↓↓↓

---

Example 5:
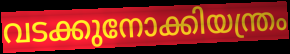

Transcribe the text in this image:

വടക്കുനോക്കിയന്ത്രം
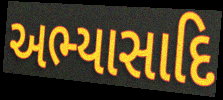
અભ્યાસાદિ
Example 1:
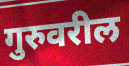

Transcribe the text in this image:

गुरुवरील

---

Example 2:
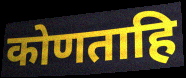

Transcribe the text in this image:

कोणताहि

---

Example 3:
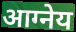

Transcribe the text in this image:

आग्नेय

↑↑↑
↓↓↓

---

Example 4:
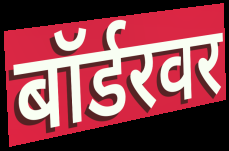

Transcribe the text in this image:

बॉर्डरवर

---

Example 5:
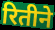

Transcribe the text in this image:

↑↑↑

**Your instructions:**
Check each line of the entries for "Example" and copy those that have it.

**Solution:**
Example 5:
Example 1:
Example 2:
Example 3:
Example 4:
Example 5:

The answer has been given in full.